Seven Things to Consider Before Becoming a Befriender
We are continuing to seek more befrienders to support our work. If you’re thinking of joining us, here’s what you need to know before taking on this important role.
- Your experience matters
Never belittle the experience you have. You may not be a certified coach or qualified psychologist, but you have lived experience that the professionals often don’t have. Be clear to the person you’re befriending that you don’t have professional qualifications, but your experience of ED and recovery gives you an insightful, empathic ad progressive perspective.
- Triggers? What triggers?
Your in a position in recovery where you know exactly what and where your triggers are and how to call them out. Outside of befriending you can stop people mid- sentence saying “sorry, but this conversation isn’t helpful for my well-being” or walk away from conversations without hesitation.
- You safeguard your recovery without question.
This is the most important aspect of befriending. You need to be aware of your own recovery journey and know that the people of Wednesday’s Child positions this as a priority. The second you feel something is impacting on your recovery you give the team at Wednesday’s Child a shout and the befriending will pause.
- You know your ED isn’t benefitting
We have to be honest that a percentage of folks who volunteer in the ED community is because they still want to be fixated with and constantly talking about Eating Disorders. This motivation for becoming a befriender is benefitting your ED! You need to be honest and confident that your reason for befriending is because you want to help recovery and not keep yourself stuck in the ED world.

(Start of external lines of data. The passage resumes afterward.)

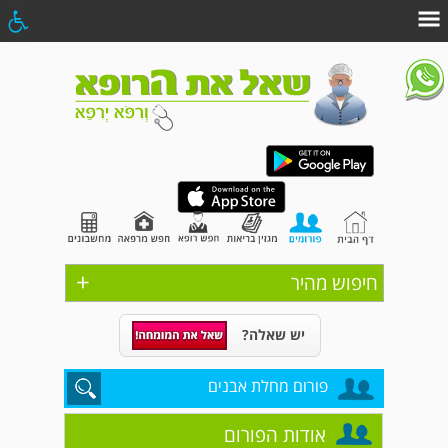
+
חיפוש מהיר
יש שאלה?
פורום מחלת אבנים
אודות הפורום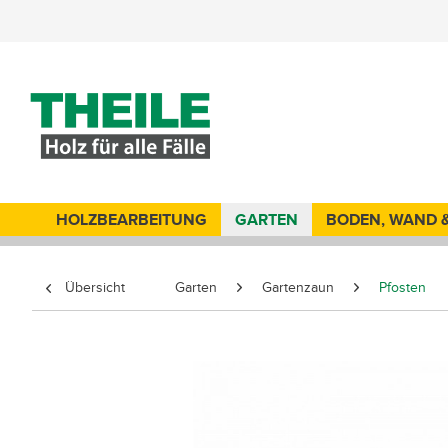
HOLZBEARBEITUNG
GARTEN
BODEN, WAND 
Übersicht
Garten
Gartenzaun
Pfosten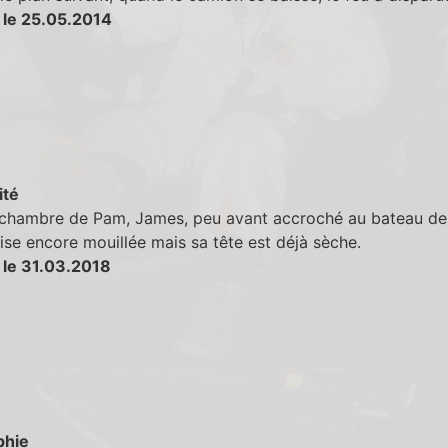
 le 25.05.2014
ité
 chambre de Pam, James, peu avant accroché au bateau de
se encore mouillée mais sa tête est déjà sèche.
 le 31.03.2018
phie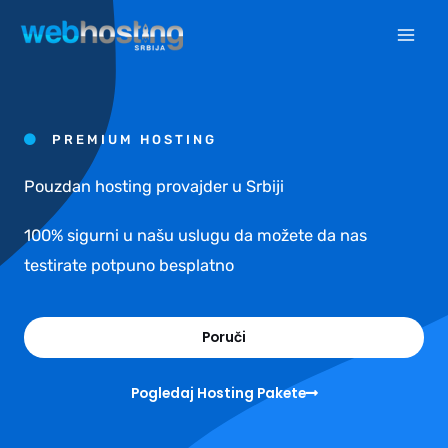
Pređi
na
sadržaj
PREMIUM HOSTING
Pouzdan hosting provajder u Srbiji
100% sigurni u našu uslugu da možete da nas
testirate potpuno besplatno
Poruči
Pogledaj Hosting Pakete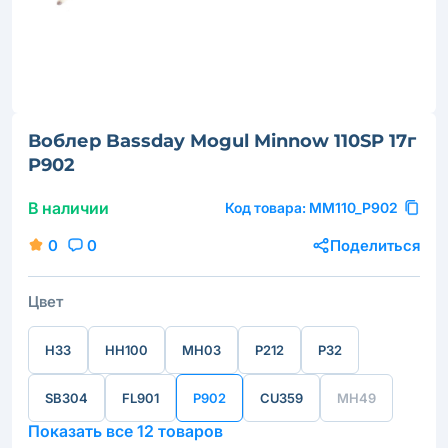
Воблер Bassday Mogul Minnow 110SP 17г
P902
В наличии
Код товара:
MM110_P902
0
0
Поделиться
Цвет
H33
HH100
MH03
P212
P32
SB304
FL901
P902
CU359
MH49
Показать все 12 товаров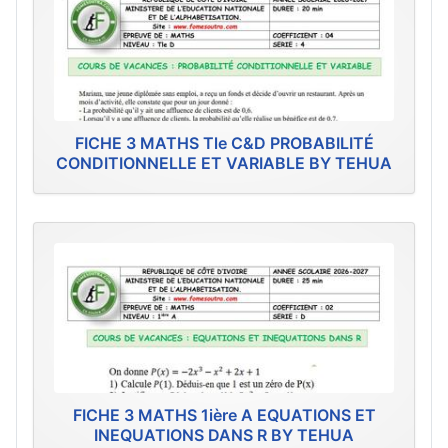
FICHE 3 MATHS Tle C&D PROBABILITÉ
CONDITIONNELLE ET VARIABLE BY TEHUA
FICHE 3 MATHS 1ière A EQUATIONS ET
INEQUATIONS DANS R BY TEHUA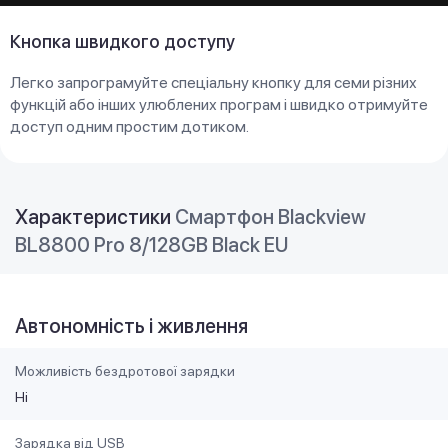
Кнопка швидкого доступу
Легко запрограмуйте спеціальну кнопку для семи різних
функцій або інших улюблених програм і швидко отримуйте
доступ одним простим дотиком.
Характеристики
Смартфон Blackview
BL8800 Pro 8/128GB Black EU
Автономність і живлення
Можливість бездротової зарядки
Ні
Зарядка від USB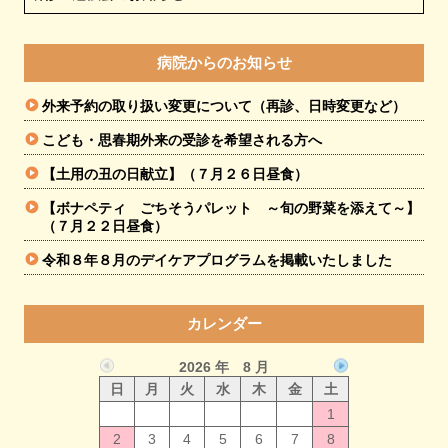
病院からのお知らせ
外来予約の取り扱い変更について（再診、日時変更など）
こども・思春期外来の受診を希望される方へ
【土用の丑の日献立】（７月２６日昼食）
【ボナペティ ごちそうパレット ～旬の野菜を添えて～】
（７月２２日昼食）
令和８年８月のデイケアプログラムを掲載いたしました
カレンダー
2026 年 8 月
日
月
火
水
木
金
土
1
2
3
4
5
6
7
8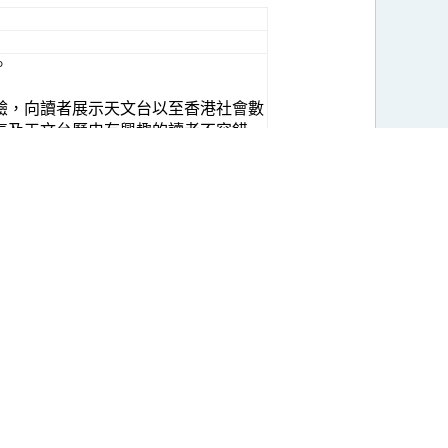
。
驗，向讀者展示天文台以至香港社會數
氣及天文台歷史有興趣的讀者不容錯
、尖沙咀郵政局、屯門中央郵政局及沙
網址為
http://www.bookstore.gov.hk
。
本港各大書局亦將有售。
２３０９室，聯絡電話２９２６ ８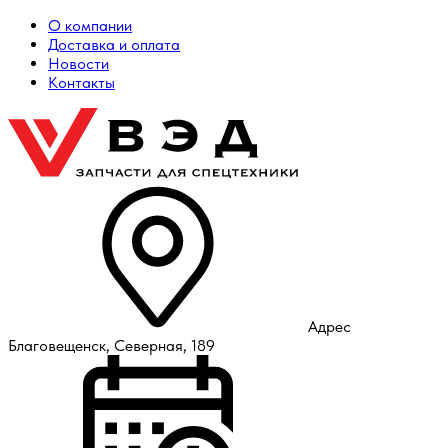
О компании
Доставка и оплата
Новости
Контакты
Адрес
Благовещенск, Северная, 189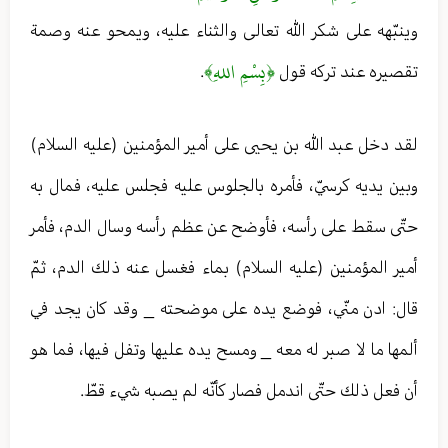
وينبّهه على شكر الله تعالی والثناء عليه، ويمحو عنه وصمة
﴿بِسْمِ اللهِ﴾
تقصيره عند تركه قول
.
لقد دخل عبد الله بن يحيى على أمير المؤمنين (عليه السلام)
وبين يديه كرسيّ، فأمره بالجلوس عليه فجلس عليه، فمال به
حتّى سقط على رأسه، فأوضح عن عظم رأسه وسال الدم، فأمر
أمير المؤمنين (عليه السلام) بماء فغسل عنه ذلك الدم، ثمّ
قال: ادن منّي، فوضع يده على موضحته _ وقد كان يجد في
ألمها ما لا صبر له معه _ ومسح يده عليها وتفل فيها، فما هو
أن فعل ذلك حتّى اندمل فصار كأنّه لم يصبه شيء قطّ.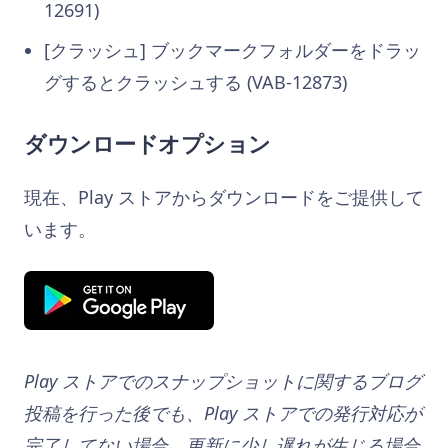
12691)
[クラッシュ] ブックマークフォルダーをドラッ
グするとクラッシュする (VAB-12873)
ダウンロードオプション
現在、Play ストアからダウンロードをご提供して
います。
Play ストアでのスナップショットに関するブログ
投稿を行った後でも、Play ストアでの発行対応が
完了してない場合、更新に少し遅れが生じる場合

- You can call out the bullshit
At certain parts of the recovery journey bullshit will be front and centre. If you’re ready to be a befriender, you’re ready to say to someone “hang on, you can’t kid a kidder”. You’re not there to be a friend. You’re there to call out the ED bullshit, lies and behaviours.
- Snacking whilst chatting
Befriending calls are a focused and purposeful activity, but we all know that snacks help the brain work. SO, if you can snack whilst you chat then you know that your ED is not invited to the befriending party.
- The truth truly matters
Don’t lie; don’t hide your truth and don’t pretend you’re living the recovery dream. If you’re speaking with someone about the importance of mindful movement and stopping compulsive exercise, but you went on an unnecessary power walk that morning, then you’re not ready to be a befriender. The person you’re befriending needs your truth and validation that recovery actions are right and true.